Au Japon, Mikan a livré en 2024 une maison urbaine de 150 m² pour échapper à la densité et une maison en montagne de 207 m² pour s’échapper au temps du « choléra ». Découverte.
Maison Shoin
La famille A. a acheté une parcelle d’angle qui donne sur une ruelle du quartier central de Sangenjaya à Tokyo. Sur ce petit terrain cerné par les voisins, tout le jeu a consisté à gérer le problème de la densité urbaine et de la promiscuité.


L’économie de moyens caractérise la maison dont la grille structurelle en bois a généré le plan carré : un système de faibles portées en pin Douglass massif de 3,64m, soit deux ken (le ken est l’unité traditionnelle des charpenteries en bois d’1,82m).
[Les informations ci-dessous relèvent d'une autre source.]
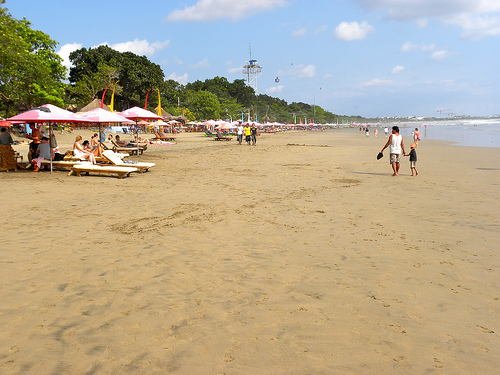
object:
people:
[236, 122, 259, 146]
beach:
[0, 129, 497, 375]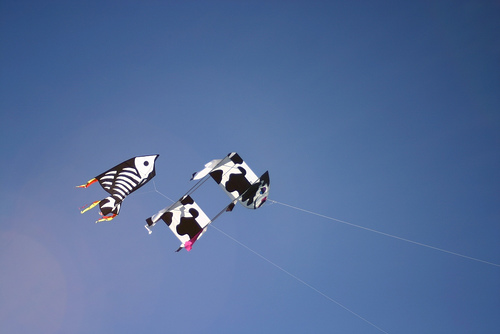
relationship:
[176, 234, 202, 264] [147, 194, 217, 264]
tail on kite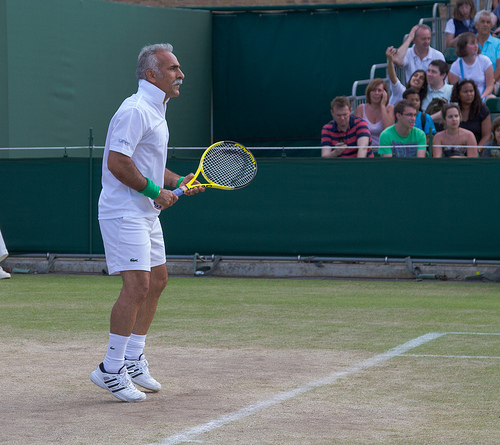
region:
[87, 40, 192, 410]
An older man with grey hair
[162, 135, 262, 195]
A black and yellow tennis racket with a blue handle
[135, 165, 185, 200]
Green arm bands.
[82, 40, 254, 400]
A man holding a tennis racket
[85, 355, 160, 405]
White and black tennis shoes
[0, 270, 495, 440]
A tennis court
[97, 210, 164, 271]
White sport shorts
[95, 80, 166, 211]
A white short sleeved shirt with a collar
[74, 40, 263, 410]
A tennis player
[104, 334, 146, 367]
Long white socks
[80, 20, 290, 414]
man is holdign a racket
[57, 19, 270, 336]
man is holdign a racket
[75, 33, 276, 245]
man is holdign a racket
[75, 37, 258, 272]
man is holdign a racket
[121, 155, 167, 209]
the wrist band is green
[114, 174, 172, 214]
the wrist band is green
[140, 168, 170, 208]
the wrist band is green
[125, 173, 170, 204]
the wrist band is green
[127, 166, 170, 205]
the wrist band is green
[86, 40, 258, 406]
a man playing tennis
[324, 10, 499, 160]
a crowd of spectators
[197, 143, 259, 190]
a yellow tennis racket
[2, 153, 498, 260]
a green fence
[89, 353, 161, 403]
white athletic shoes with black stripes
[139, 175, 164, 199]
a green arm sweat band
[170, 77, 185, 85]
a thick gray mustache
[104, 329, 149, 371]
white sport socks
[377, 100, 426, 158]
the man is wearing a green t-shirt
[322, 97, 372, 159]
The man is weaaring a black and red striped shirt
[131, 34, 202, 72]
Man has short hair.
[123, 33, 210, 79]
Man has gray hair.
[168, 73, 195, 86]
Man has gray mustache.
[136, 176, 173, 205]
Green band around man's wrist.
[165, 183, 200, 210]
Blue grip on tennis racket.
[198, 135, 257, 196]
Tennis racket is yellow and black.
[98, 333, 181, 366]
Man wearing white socks.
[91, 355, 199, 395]
Man wearing white tennis shoes.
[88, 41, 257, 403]
a tennis playing standing on his toes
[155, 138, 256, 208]
a yellow and gray tennis racket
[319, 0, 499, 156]
people watching a tennis match in the bleachers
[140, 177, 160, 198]
man wearing a green wristband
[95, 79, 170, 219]
man wearing a white polo shirt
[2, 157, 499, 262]
green tarp on a fence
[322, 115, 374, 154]
man wearing a red and blue stripe shirt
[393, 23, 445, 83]
a man touching his head with his hand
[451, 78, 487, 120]
woman with long brown hair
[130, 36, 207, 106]
the head of a man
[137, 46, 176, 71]
the hair of a man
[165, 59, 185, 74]
the eyes of a man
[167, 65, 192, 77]
the nose of a man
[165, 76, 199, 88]
the mustache of a man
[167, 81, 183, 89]
the mouth of a man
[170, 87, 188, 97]
the chin of a man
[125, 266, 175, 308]
the knees of a man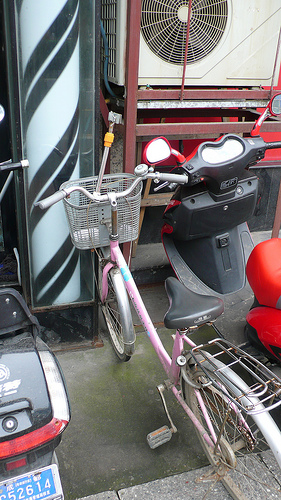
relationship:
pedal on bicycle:
[141, 423, 180, 452] [33, 159, 279, 497]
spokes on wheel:
[109, 301, 117, 327] [95, 260, 132, 366]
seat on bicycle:
[147, 267, 230, 331] [33, 159, 279, 497]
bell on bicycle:
[127, 159, 157, 178] [33, 159, 279, 497]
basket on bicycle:
[57, 172, 142, 250] [33, 159, 279, 497]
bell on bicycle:
[133, 163, 153, 178] [33, 159, 279, 497]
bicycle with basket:
[33, 159, 279, 497] [57, 172, 142, 250]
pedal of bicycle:
[141, 423, 180, 452] [33, 159, 279, 497]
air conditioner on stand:
[120, 3, 277, 94] [96, 3, 279, 275]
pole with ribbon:
[13, 1, 94, 310] [26, 39, 73, 83]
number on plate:
[6, 481, 57, 499] [0, 459, 77, 496]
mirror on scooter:
[137, 133, 175, 167] [130, 90, 280, 375]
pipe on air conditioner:
[93, 107, 122, 199] [120, 3, 277, 94]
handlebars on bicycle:
[34, 169, 193, 213] [33, 159, 279, 497]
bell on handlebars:
[127, 159, 157, 178] [34, 169, 193, 213]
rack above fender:
[181, 334, 279, 413] [195, 346, 279, 411]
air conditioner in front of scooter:
[120, 3, 277, 94] [130, 90, 280, 375]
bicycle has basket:
[33, 159, 279, 497] [57, 172, 142, 250]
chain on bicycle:
[230, 416, 255, 447] [33, 159, 279, 497]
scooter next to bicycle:
[130, 90, 280, 375] [33, 159, 279, 497]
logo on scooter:
[222, 172, 238, 192] [130, 90, 280, 375]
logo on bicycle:
[120, 265, 133, 290] [33, 159, 279, 497]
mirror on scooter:
[266, 90, 280, 123] [130, 90, 280, 375]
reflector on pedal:
[149, 424, 168, 439] [141, 423, 180, 452]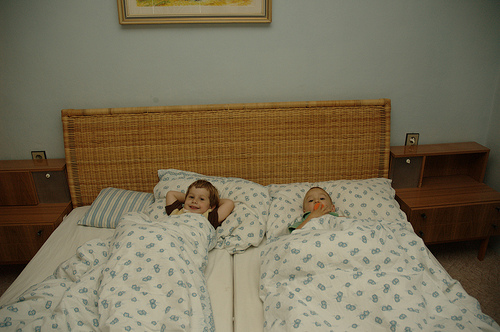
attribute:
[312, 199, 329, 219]
pacifier — orange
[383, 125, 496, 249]
table — wooden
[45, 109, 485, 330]
bed — king-size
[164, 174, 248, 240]
boy — young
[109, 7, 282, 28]
picture — framed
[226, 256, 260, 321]
mattress — white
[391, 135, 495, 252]
nightstand — wooden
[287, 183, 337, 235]
baby boy — orange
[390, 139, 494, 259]
night stand — LARGE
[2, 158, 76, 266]
night stand — LARGE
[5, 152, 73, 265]
night stand — LARGE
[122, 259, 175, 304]
designs — BLUE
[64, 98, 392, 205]
head board — STRAW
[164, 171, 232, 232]
kid — laying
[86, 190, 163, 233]
pillow — small, laying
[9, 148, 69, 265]
stand — night, standing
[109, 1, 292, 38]
picture — hanging 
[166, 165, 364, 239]
kids — laying down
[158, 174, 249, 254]
child — with hands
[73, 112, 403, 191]
headboard — wooden 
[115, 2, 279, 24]
frame — picture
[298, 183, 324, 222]
child — laying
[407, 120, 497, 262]
cupboards — Wooden 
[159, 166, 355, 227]
children — laying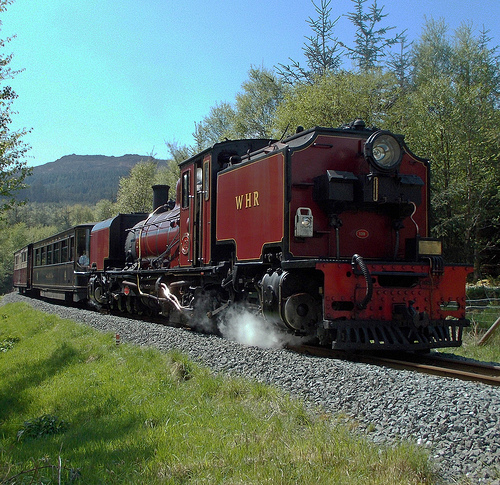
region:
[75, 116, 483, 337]
OLD RED TRAIN ON TRACKS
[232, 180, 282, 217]
YELLOW WHR ON SIDE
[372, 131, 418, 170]
ROUND HEADLIGHT ON TRAIN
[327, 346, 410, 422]
GRAY GRAVEL NEAR TRACKS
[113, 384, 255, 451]
GREEN GRASS ON GROUND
La construction, qui a été repoussée au maximum pour laisser un jardinet et un parking à vélo en façade, accueille un puzzle de petites pièces, chambres, salles d’eau et rangements, au rez-de-chaussée et dans un demi-sous-sol.
L’escalier en hêtre, qui monte en zigzag comme un chemin de montagne, mène à l’ample pièce familiale qui occupe tout le volume. A la partie inférieure et comprimée des pièces répond l’aspect ouvert et solaire du haut. Un poteau structurel et symbolique daikokubashira, constitué d’un cèdre de Kitayama (région du nord de Kyoto renommée pour ceux-ci) juste écorcé marque le centre de la maison et de la famille.
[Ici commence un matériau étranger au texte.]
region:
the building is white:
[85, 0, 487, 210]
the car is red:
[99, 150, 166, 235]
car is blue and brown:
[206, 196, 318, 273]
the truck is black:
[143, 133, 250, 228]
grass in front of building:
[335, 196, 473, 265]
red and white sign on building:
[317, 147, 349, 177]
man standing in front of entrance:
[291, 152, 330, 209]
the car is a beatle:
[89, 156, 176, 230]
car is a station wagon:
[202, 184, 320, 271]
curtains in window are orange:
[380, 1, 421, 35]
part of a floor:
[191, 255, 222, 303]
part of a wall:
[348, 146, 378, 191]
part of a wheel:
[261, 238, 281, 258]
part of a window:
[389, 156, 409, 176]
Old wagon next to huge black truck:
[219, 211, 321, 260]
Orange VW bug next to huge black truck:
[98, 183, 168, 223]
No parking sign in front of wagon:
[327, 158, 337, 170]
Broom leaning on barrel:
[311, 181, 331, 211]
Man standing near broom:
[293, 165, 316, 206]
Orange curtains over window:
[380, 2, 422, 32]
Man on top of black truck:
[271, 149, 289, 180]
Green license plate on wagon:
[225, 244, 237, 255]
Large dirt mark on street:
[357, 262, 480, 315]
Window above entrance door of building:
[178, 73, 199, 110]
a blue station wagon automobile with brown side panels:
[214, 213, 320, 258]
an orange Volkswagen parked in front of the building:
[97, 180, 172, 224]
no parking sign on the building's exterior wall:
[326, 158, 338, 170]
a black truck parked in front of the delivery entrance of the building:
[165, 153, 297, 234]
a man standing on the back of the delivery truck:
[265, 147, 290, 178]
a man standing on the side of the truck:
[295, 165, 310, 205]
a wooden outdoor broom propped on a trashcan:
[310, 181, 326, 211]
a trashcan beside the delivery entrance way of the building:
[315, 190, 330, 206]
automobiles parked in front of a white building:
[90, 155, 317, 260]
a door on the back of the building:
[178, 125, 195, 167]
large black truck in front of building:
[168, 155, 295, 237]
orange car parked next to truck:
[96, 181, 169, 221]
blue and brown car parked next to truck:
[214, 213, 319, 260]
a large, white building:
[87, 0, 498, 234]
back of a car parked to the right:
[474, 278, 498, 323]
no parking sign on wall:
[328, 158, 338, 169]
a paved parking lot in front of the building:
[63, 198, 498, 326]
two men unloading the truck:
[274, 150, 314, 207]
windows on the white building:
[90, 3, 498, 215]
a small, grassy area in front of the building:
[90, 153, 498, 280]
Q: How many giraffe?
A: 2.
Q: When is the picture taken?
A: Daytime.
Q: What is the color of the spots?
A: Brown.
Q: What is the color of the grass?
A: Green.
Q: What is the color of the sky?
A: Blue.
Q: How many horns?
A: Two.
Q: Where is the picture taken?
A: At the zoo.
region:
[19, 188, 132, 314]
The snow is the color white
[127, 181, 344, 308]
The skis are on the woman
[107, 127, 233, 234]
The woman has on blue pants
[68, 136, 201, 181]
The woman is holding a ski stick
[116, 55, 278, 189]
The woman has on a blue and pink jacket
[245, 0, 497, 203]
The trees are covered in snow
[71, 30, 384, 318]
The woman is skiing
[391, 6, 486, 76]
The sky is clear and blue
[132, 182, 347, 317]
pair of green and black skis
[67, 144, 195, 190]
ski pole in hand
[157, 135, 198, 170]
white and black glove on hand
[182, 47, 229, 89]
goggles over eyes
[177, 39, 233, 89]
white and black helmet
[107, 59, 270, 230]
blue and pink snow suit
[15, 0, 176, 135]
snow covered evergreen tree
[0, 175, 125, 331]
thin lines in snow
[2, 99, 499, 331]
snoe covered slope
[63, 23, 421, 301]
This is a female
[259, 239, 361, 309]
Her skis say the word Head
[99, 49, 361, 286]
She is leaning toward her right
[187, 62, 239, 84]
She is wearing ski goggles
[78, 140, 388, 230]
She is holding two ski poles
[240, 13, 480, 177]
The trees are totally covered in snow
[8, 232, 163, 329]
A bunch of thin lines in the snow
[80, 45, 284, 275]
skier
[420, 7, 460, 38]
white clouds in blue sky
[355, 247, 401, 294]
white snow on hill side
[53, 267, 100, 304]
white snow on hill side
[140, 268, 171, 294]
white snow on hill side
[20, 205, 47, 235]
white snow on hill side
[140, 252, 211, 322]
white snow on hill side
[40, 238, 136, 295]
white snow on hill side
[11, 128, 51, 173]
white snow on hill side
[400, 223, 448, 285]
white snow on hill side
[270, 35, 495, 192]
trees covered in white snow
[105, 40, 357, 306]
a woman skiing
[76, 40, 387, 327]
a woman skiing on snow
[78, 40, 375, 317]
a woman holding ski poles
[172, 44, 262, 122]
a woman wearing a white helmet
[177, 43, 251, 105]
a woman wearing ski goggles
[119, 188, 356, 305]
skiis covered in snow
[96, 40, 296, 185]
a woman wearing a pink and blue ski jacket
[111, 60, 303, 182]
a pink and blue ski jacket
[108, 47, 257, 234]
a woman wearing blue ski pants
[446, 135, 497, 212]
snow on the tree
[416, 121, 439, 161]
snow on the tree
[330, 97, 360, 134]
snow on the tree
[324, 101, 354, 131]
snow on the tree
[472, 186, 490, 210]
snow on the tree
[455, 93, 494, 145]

Des extensions (balcon, bibliothèque, bureau), qui se fixent sur le pourtour de la pièce sans en déranger la géométrie, sur le principe des alcôves traditionnelles appelées shoin, élargissent et dynamisent l’espace.
Maison aux annexes
La famille K. a quitté Tokyo au moment du Covid pour aller vivre à Karuizawa, une villégiature de montagne prisée des habitants de la capitale, où elle a acheté un large terrain pentu et boisé sur les flancs du volcan Asama.


La maison, posée sur un replat, se présente comme un long et simple volume légèrement incurvé. Située en contrebas d’une route en terre au nord elle se prolonge au sud par une large terrasse en surplomb sur la forêt.
Réalisée en structures bois, elle est couverte, tel un Janus à deux têtes, par deux formes de toitures différentes : au sud un type à deux pans kirizuma dont la forme permet d’accueillir l’étage supérieur ; au nord un type à pignon coupé irimoya réduit la masse visuelle de l’édifice depuis la route. Afin de minimiser son empreinte écologique et de l’intégrer à son environnement la maison est recouverte de lattes de bois débitées directement dans les troncs de mélèzes coupés sur la parcelle.
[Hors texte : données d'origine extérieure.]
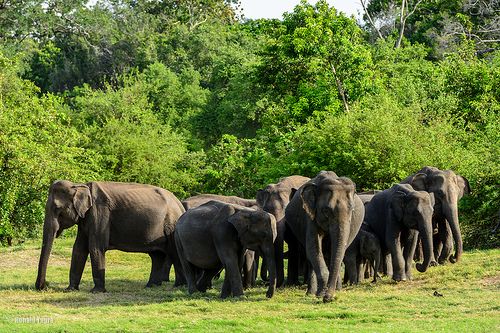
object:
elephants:
[261, 173, 311, 289]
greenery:
[0, 0, 499, 246]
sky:
[228, 0, 372, 27]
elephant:
[36, 178, 187, 293]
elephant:
[174, 200, 277, 299]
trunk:
[263, 244, 280, 298]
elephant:
[400, 166, 472, 264]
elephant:
[363, 182, 436, 283]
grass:
[1, 234, 499, 332]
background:
[0, 1, 499, 251]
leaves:
[28, 72, 43, 90]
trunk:
[34, 215, 62, 291]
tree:
[251, 1, 388, 115]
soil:
[1, 234, 500, 331]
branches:
[359, 1, 424, 49]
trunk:
[441, 200, 464, 264]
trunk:
[320, 215, 355, 303]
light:
[271, 216, 278, 242]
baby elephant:
[344, 226, 383, 285]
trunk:
[416, 219, 433, 273]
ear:
[71, 184, 94, 218]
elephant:
[182, 193, 257, 210]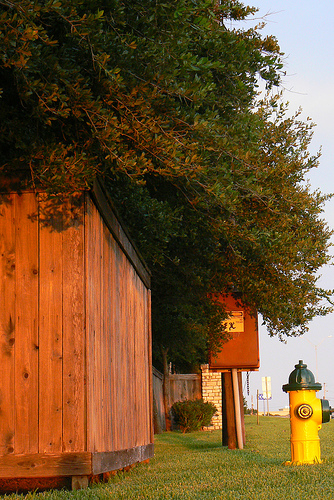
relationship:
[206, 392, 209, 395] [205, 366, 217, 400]
brick in pillar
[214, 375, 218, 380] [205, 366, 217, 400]
brick in pillar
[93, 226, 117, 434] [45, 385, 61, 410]
fence made of wood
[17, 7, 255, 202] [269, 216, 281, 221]
tree has leaf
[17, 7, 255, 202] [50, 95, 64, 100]
tree has leaf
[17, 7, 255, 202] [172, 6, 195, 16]
tree has leaf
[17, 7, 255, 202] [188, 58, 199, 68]
tree has leaf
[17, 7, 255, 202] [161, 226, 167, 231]
tree has leaf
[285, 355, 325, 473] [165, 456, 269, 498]
hydrant in grass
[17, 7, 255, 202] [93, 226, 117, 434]
tree over fence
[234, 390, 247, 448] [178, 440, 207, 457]
pole in ground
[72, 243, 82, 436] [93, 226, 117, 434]
panel in fence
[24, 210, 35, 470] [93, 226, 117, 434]
panel in fence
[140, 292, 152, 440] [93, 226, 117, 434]
panel in fence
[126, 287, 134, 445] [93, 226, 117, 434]
panel in fence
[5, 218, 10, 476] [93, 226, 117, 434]
panel in fence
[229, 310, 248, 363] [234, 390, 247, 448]
power box on pole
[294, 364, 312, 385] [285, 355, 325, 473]
top of hydrant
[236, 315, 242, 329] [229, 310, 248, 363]
sticker on power box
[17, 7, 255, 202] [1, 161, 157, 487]
tree covering building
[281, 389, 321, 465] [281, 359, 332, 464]
yellow base of hydrant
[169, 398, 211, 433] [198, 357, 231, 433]
bush by structure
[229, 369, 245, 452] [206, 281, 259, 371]
wooden post next to metal sign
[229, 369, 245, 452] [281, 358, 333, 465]
wooden post next to fire hydrant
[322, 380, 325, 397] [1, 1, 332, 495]
pole right side of photo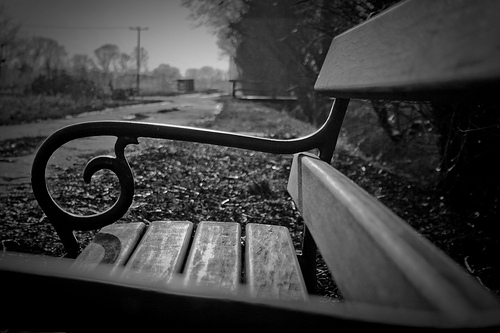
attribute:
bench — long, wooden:
[106, 19, 470, 321]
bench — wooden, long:
[51, 90, 389, 327]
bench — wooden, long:
[24, 44, 440, 329]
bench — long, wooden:
[35, 70, 455, 330]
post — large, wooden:
[100, 25, 170, 101]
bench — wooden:
[10, 81, 446, 300]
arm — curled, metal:
[32, 74, 291, 247]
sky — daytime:
[44, 10, 211, 100]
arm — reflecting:
[43, 85, 321, 247]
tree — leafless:
[26, 32, 156, 112]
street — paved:
[90, 73, 228, 160]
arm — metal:
[21, 93, 303, 226]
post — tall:
[121, 17, 173, 98]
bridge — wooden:
[221, 66, 295, 129]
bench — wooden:
[39, 10, 497, 331]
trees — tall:
[1, 17, 173, 127]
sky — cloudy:
[125, 6, 237, 96]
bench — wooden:
[41, 50, 497, 330]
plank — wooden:
[192, 225, 271, 299]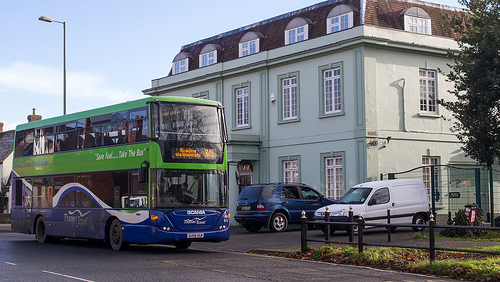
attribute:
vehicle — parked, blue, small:
[234, 181, 331, 231]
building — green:
[141, 0, 499, 226]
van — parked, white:
[312, 178, 431, 238]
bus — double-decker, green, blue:
[12, 96, 234, 254]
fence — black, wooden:
[299, 208, 500, 264]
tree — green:
[433, 1, 499, 174]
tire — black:
[269, 212, 287, 232]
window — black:
[150, 101, 223, 146]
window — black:
[154, 167, 229, 207]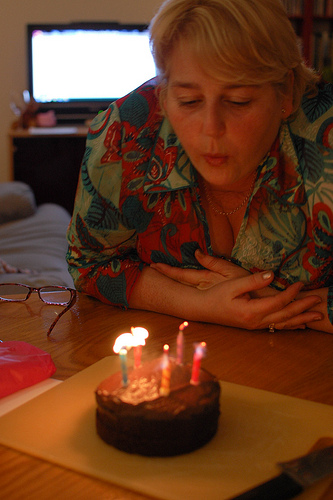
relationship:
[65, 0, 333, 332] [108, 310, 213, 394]
woman blows candles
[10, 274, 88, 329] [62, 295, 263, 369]
glasses are on tables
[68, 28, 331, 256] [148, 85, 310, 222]
woman wearing necklace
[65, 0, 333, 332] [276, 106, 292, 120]
woman wearing earring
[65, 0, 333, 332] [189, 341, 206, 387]
woman blowing out candle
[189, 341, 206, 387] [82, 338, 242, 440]
candle are on cake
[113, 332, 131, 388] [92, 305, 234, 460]
candle are on cake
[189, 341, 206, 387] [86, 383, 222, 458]
candle are on cake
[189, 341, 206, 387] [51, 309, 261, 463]
candle are on cake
L’intérieur est conçu comme une enfilade de pièces communes de hauteurs variables, simplement planchéiées de chêne avec des plafond lattés de cyprès. Seules l’entrée teinte en rouge bengara, conçue comme un porche ou un canon à vue et les deux annexes hanare qui donnent leurs noms à la maison troublent cet ordre. Le porche d’entrée en contrebas de l’escalier en quinconce sépare le corps principal de l’annexe « japonaise », la salle « bleue », qui sert pour recevoir un hôte ou un parent. Elle possède une alcôve tokonoma et son sol est couvert de tatamis et de planches de frêne rabotées à l’herminette.

La seconde annexe accueille le bureau qui se loge juste sous le faîte du toit. La pièce, entièrement recouverte de papier japonais à l’or, se projette au-dessus de l’espace familial commun.